• **About this task**: Look below for the line containing "[596,360,631,369] there’s ->". Output it and each remaining line of the entries exactly, and nothing else.

• **The data**:
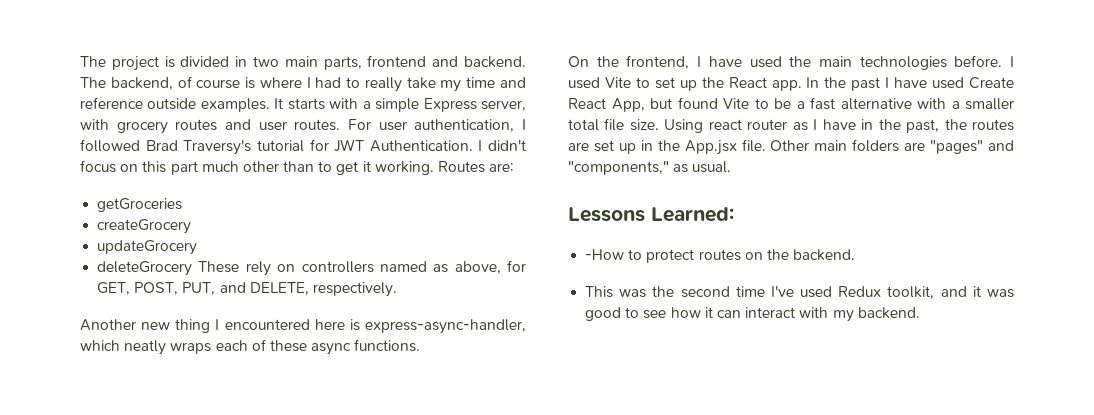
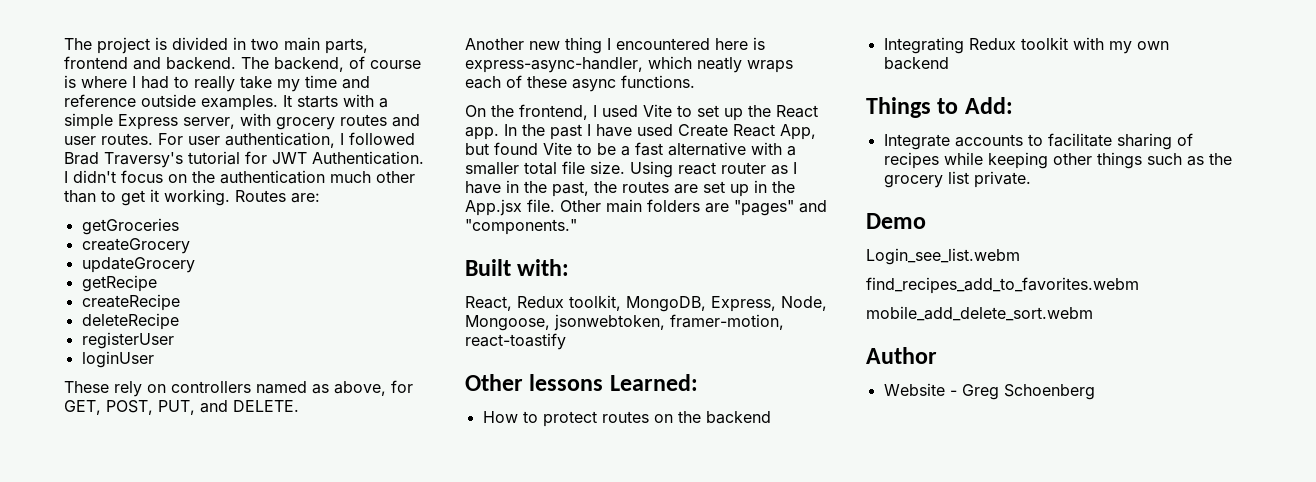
[142,161,198,175] this part -> [192,170,325,184] the authentication
[97,261,193,276] deleteGrocery -> [81,275,157,292] [81,294,180,311] [81,313,179,330] [81,332,174,349] [81,351,154,368] getRecipe // createRecipe // deleteRecipe // registerUser // loginUser //
[249,282,397,297] DELETE, respectively. -> [233,400,299,412] DELETE.
[708,55,1014,70] have used the main technologies before. I -> (597, 111) none
[568,161,732,175] [568,207,645,222] "components," as usual. // Lessons -> [465,219,577,235] [465,259,570,276] [465,295,827,312] [465,314,784,331] [465,333,566,350] [465,374,604,391] "components." // Built with: // React, Redux toolkit, MongoDB, Express, Node, Mongoose, jsonwebtoken, framer-motion, react-toastify // Other lessons
[585,249,625,260] -How -> [482,411,518,423] How
[793,249,856,261] [585,286,1014,299] [585,307,920,322] backend. // This was the second time I've used Redux toolkit, and it was good to see how it can interact with my backend. -> [705,411,771,424] [883,37,1169,54] [883,57,949,70] [866,97,1013,118] [883,133,1193,150] [883,152,1232,169] [883,171,1031,188] [866,213,926,229] [866,248,1020,265] [866,277,1139,294] [866,306,1093,321] [866,347,937,364] [883,383,1095,400] backend // Integrating Redux toolkit with my own backend // Things to Add: // Integrate accounts to facilitate sharing of recipes while keeping other things such as the grocery list private. // Demo // Login_see_list.webm // find_recipes_add_to_favorites.webm // mobile_add_delete_sort.webm // Author // Website - Greg Schoenberg

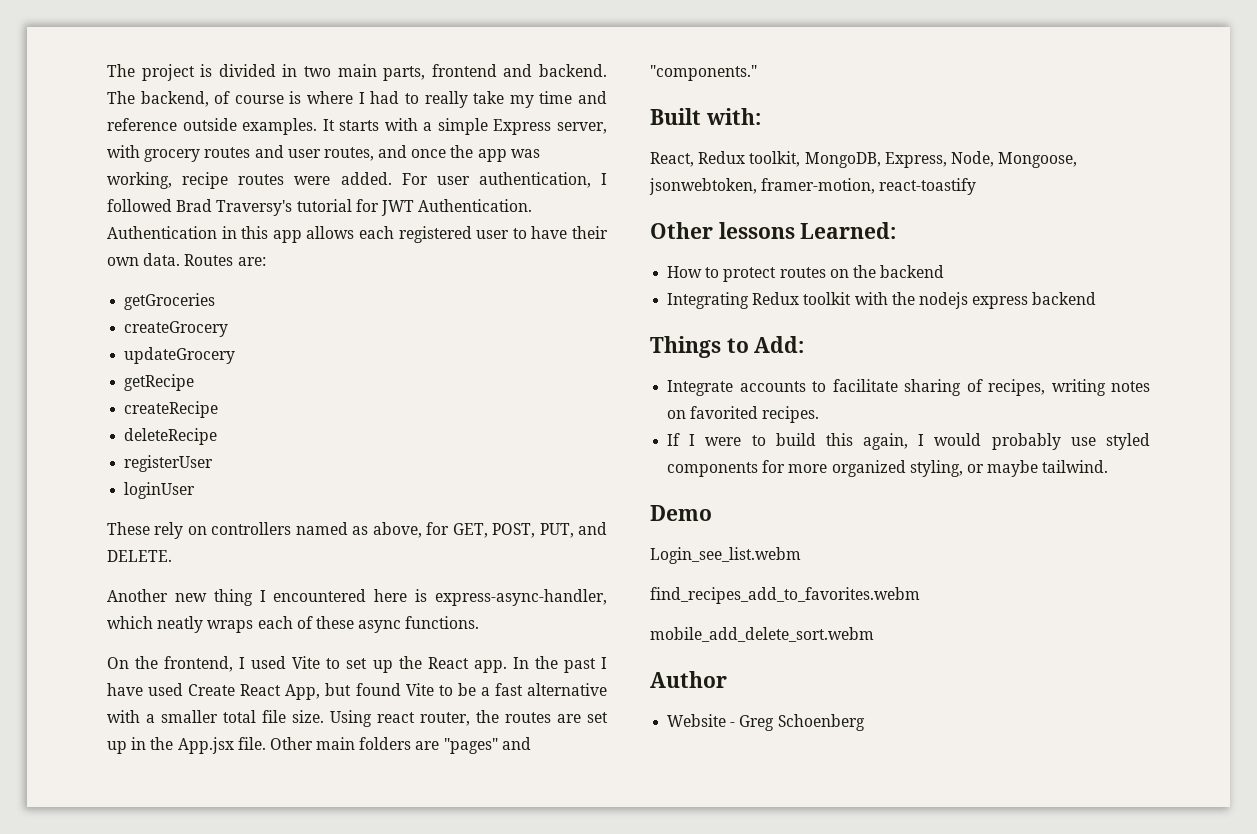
[101,133,153,145] routes. -> [323,145,540,162] [107,172,392,189] routes, and once the app was working, recipe routes were added.
[64,170,415,184] [64,189,230,206] I didn't focus on the authentication much other than to get it working. -> [107,226,609,243] [107,253,181,266] Authentication in this app allows each registered user to have their own data.
[721,162,797,175] [465,180,589,197] router as I have in the past, -> [420,712,470,726] router,
[1108,41,1169,54] my own -> [891,292,1029,309] the nodejs express
[883,152,1232,169] [883,171,1031,188] recipes while keeping other things such as the grocery list private. -> [988,379,1150,396] [667,406,820,423] [667,433,1150,450] [667,460,1109,477] recipes, writing notes on favorited recipes. // If I were to build this again, I would probably use styled components for more organized styling, or maybe tailwind.

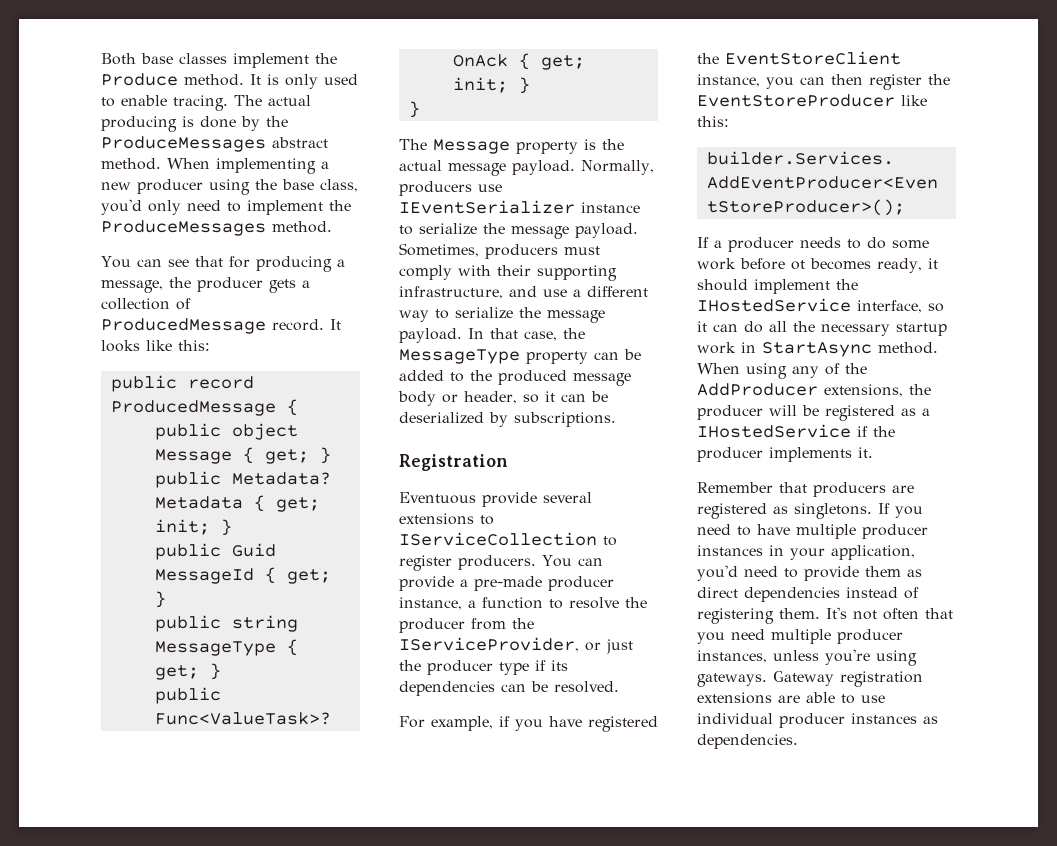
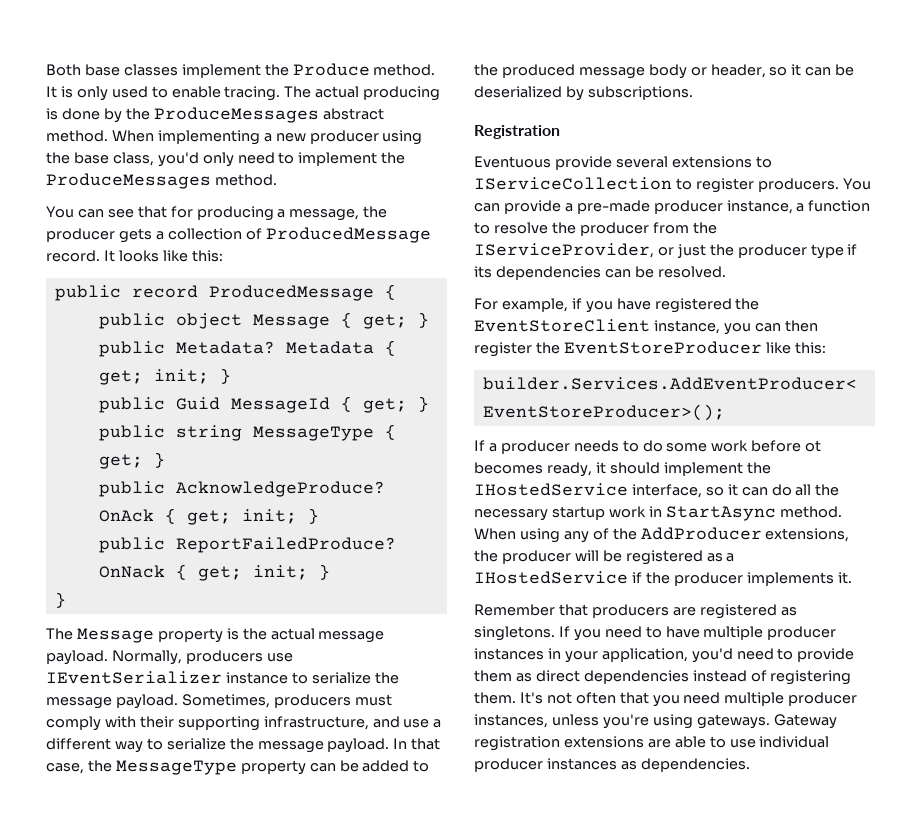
[154,712,331,725] Func<ValueTask>? -> [175,481,385,497] AcknowledgeProduce?
(530, 85) none -> [98,537,396,553] [98,564,330,581] // public ReportFailedProduce? OnNack { get; init; }

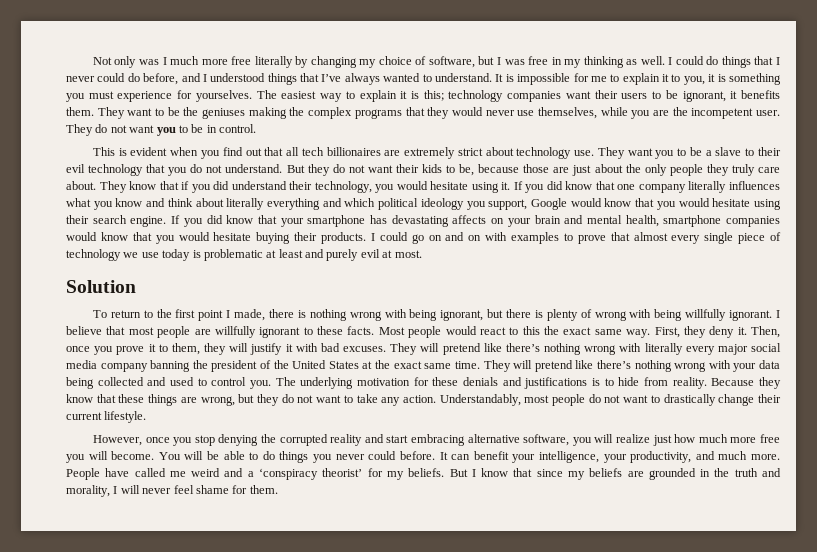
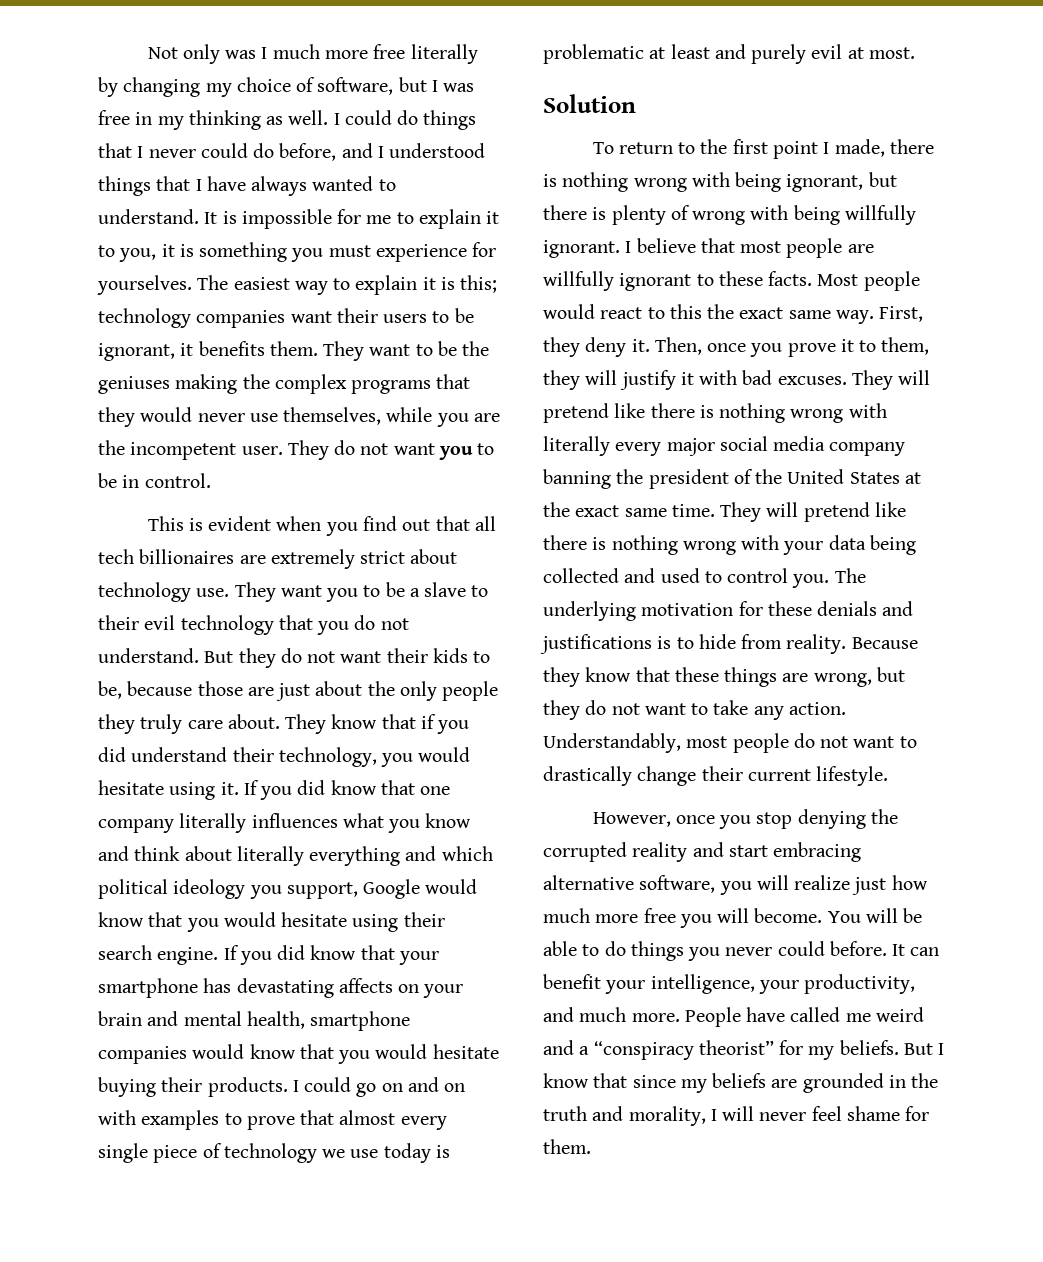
[321,74,342,82] I’ve -> [195,176,246,191] I have
[505,343,540,352] there’s -> [650,403,714,418] there is
[596,360,631,369] there’s -> [543,535,607,550] there is
[259,468,363,480] ‘conspiracy theorist’ -> [593,1040,774,1060] “conspiracy theorist”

• **Expected output**:
[596,360,631,369] there’s -> [543,535,607,550] there is
[259,468,363,480] ‘conspiracy theorist’ -> [593,1040,774,1060] “conspiracy theorist”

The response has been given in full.